Gabriel antwortete ihm nicht; er lauschte den Worten des Professors: „Alle Polizeieinheiten innerhalb eines fünfzehn-Kilometer-Radius sind unterwegs hierher.“
Luc kam mit einer Schlüsselkarte den Flur heruntergerannt, die er zweifellos dem Toten abgenommen hatte. Er reichte sie Gabriel, der sie durch das Lesegerät zog und schon schwangen die schweren Türen langsam auf.
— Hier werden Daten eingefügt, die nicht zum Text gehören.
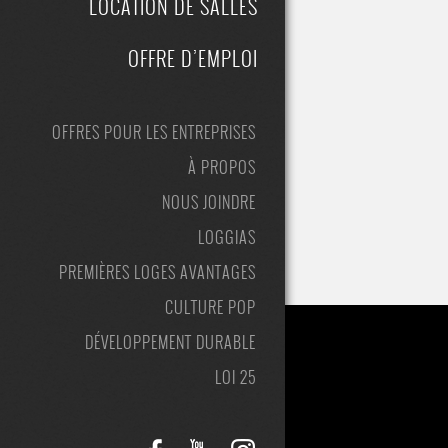
LOCATION DE SALLES
OFFRE D’EMPLOI
OFFRES POUR LES ENTREPRISES
À PROPOS
NOUS JOINDRE
LOGGIAS
PREMIÈRES LOGES AVANTAGES
CULTURE POP
DÉVELOPPEMENT DURABLE
LOI 25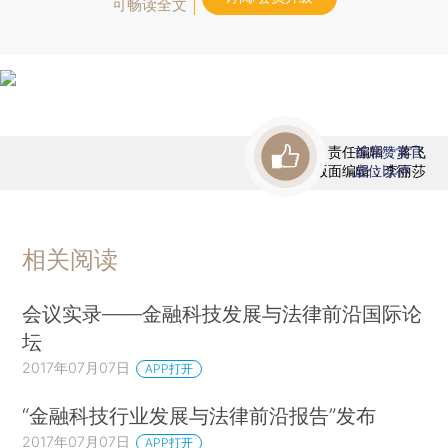
可畅读全文
责任编辑：蒋飞
首席赞赏官
版面编辑：李丽莎
虚位以待
相关阅读
会议实录——金融科技发展与法律前沿国际论
坛
2017年07月07日
APP打开
“金融科技行业发展与法律前沿报告”发布
2017年07月07日
APP打开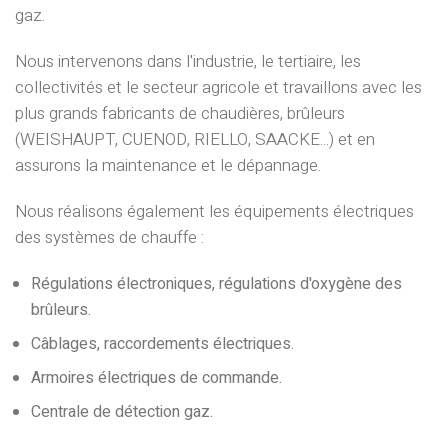
gaz.
Nous intervenons dans l'industrie, le tertiaire, les
collectivités et le secteur agricole et travaillons avec les
plus grands
fabricants de chaudières
, brûleurs
(
WEISHAUPT, CUENOD, RIELLO, SAACKE
...) et en
assurons la maintenance et le dépannage.
Nous réalisons également les équipements électriques
des systèmes de chauffe :
Régulations électroniques, régulations d'oxygène des
brûleurs.
Câblages, raccordements électriques.
Armoires électriques de commande.
Centrale de détection gaz.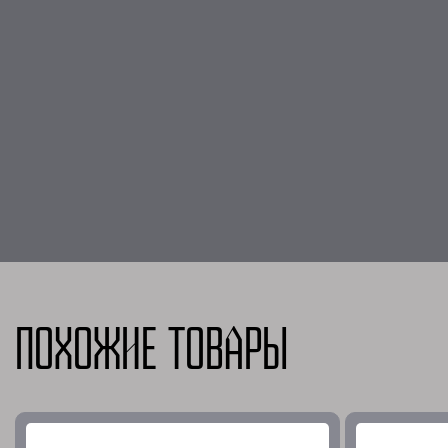
Похожие товары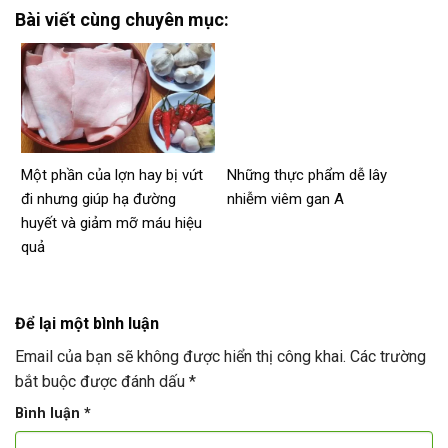
Bài viết cùng chuyên mục:
Một phần của lợn hay bị vứt
Những thực phẩm dễ lây
đi nhưng giúp hạ đường
nhiễm viêm gan A
huyết và giảm mỡ máu hiệu
quả
Để lại một bình luận
Email của bạn sẽ không được hiển thị công khai.
Các trường
bắt buộc được đánh dấu
*
Bình luận
*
Der Tresorraum war größer, als Mark ihn sich je vorgestellt hätte. Auf mehreren Ebenen, die um ein großes quadratisches Loch im Boden angeordnet waren, das mit Brüstungen abgesichert war, reichten Metalltüren vom Boden bis zur Decke, und auf der anderen Seite des Raumes befand sich ein Aufzug, auf den Gabriel zuging. Mark folgte ihm staunend, während Luc an der Tür stehen blieb. Mark fiel es schwer, die Ruhe zu bewahren, und er fragte sich, wie alles nur so schnell so schrecklich schief gegangen war.
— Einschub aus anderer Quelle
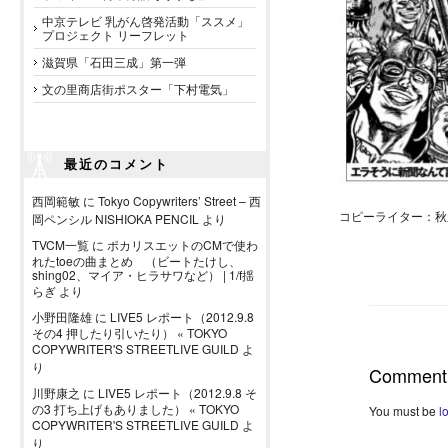
中京テレビ 乳がん啓発活動「ススメ」
プロジェクト リーフレット
滋賀県「石田三成」第一弾
文の里商店街ポスター「下村電気」
最近のコメント
西岡範敏
に
Tokyo Copywriters’ Street – 西
コピーライター：秋
岡ペンシル NISHIOKA PENCIL
より
TVCM一覧
に
ポカリスエットのCMで使わ
れたtoeの曲まとめ （ビートたけし、
shing02、マイア・ヒラサワなど） | 1/f揺
らぎ
より
小野田隆雄
に
LIVE5 レポート（2012.9.8
その4 押したり引いたり） « TOKYO
COPYWRITER'S STREETLIVE GUILD
よ
り
Comment
川野康之
に
LIVE5 レポート（2012.9.8 そ
の3 打ち上げもありました） « TOKYO
You must be
l
COPYWRITER'S STREETLIVE GUILD
よ
り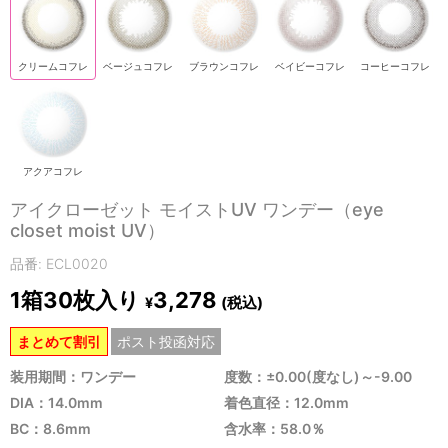
クリームコフレ
ベージュコフレ
ブラウンコフレ
ベイビーコフレ
コーヒーコフレ
アクアコフレ
アイクローゼット モイストUV ワンデー（eye
closet moist UV）
品番: ECL0020
1箱30枚入り
3,278
(税込)
¥
まとめて割引
ポスト投函対応
装用期間：ワンデー
度数：±0.00(度なし)～-9.00
DIA：14.0mm
着色直径：12.0mm
BC：8.6mm
含水率：58.0％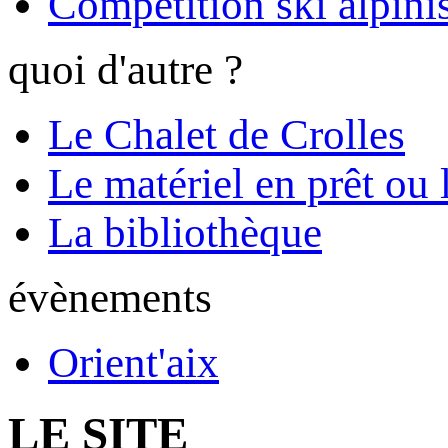
Compétition ski alpinis
quoi d'autre ?
Le Chalet de Crolles
Le matériel en prêt ou 
La bibliothèque
évènements
Orient'aix
LE SITE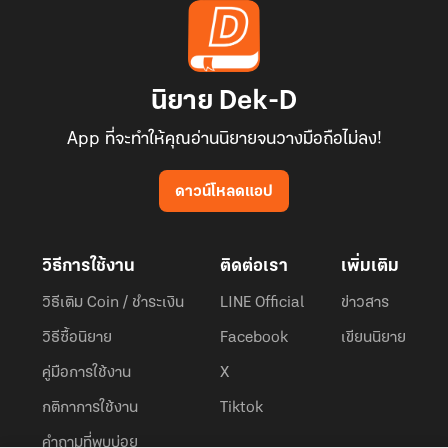
นิยาย Dek-D
App ที่จะทำให้คุณอ่านนิยายจนวางมือถือไม่ลง!
ดาวน์โหลดแอป
วิธีการใช้งาน
ติดต่อเรา
เพิ่มเติม
วิธีเติม Coin / ชำระเงิน
LINE Official
ข่าวสาร
วิธีซื้อนิยาย
Facebook
เขียนนิยาย
คู่มือการใช้งาน
X
กติกาการใช้งาน
Tiktok
คำถามที่พบบ่อย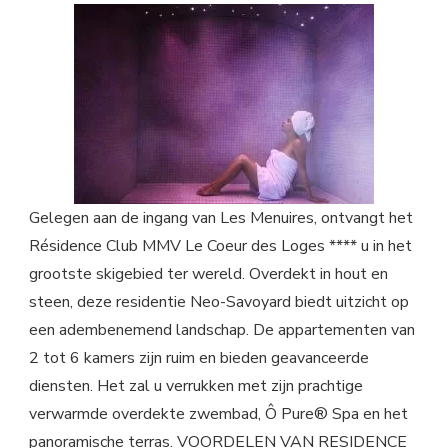
Gelegen aan de ingang van Les Menuires, ontvangt het
Résidence Club MMV Le Coeur des Loges **** u in het
grootste skigebied ter wereld. Overdekt in hout en
steen, deze residentie Neo-Savoyard biedt uitzicht op
een adembenemend landschap. De appartementen van
2 tot 6 kamers zijn ruim en bieden geavanceerde
diensten. Het zal u verrukken met zijn prachtige
verwarmde overdekte zwembad, Ô Pure® Spa en het
panoramische terras. VOORDELEN VAN RESIDENCE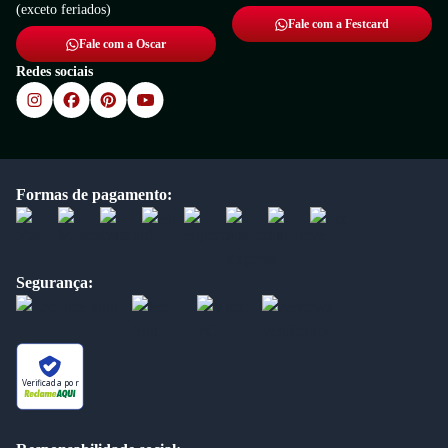
(exceto feriados)
Fale com a Festcard
Fale com a Oscar
Redes sociais
Formas de pagamento:
Segurança:
Verificada por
Im Aufzug tippte Gabriel die Nummer von Schließfach # 23756 ein, und der Aufzug brachte sie auf die zweite Ebene.
„Und wie kommen wir rein?“, fragte Mark.
„Auf die altmodische Tour“, grinste Gabriel.
Als sie vor dem Schließfach ankamen, das sich als Tresorraum im Tresorraum herausstellte, starrte Gabriel die Tür einen Augenblick lang an. Er verschwendete jedoch keine Zeit. Mark konnte nur entsetzt zusehen, wie Gabriel etwas, das wie ein Zünder aussah, und anschließend eine Art Kitt aus seiner Umhängetasche zog. Er wickelte den orangefarbenen Kitt aus der Verpackung, auf der mit dicken Lettern Semtex gedruckt stand, und fing an, den „Kitt“ – bei dem es sich um Plastiksprengstoff handelte - um die Tür herum zu verteilen.
„Man muss immer einen Plan B bereit haben, Lockheed. Immer.“
„Sie wollen das Ding da doch nicht etwa hochjagen, oder?“
„Und ob.“
„Aber was ist mit dem Leichentuch?“
Gabriel hielt inne, richtete sich auf und legte seine Hände auf Marks Schultern.
„Eines sollten Sie sich merken, mein lieber Lockheed. Wenn ich die Trinität nicht haben kann, dann soll sie auch kein anderer bekommen.“
Er brauchte weniger als fünf Minuten, um den Sprengstoff und den Zünder an der Tür zu befestigen und mit dem Aufzug wieder nach unten zu fahren. Als sie auf der unteren Ebene angekommen waren, zog er sein Handy aus der Tasche.
Auch wenn Mark kein sonderlich gläubiger Mensch war, fing er an zu beten.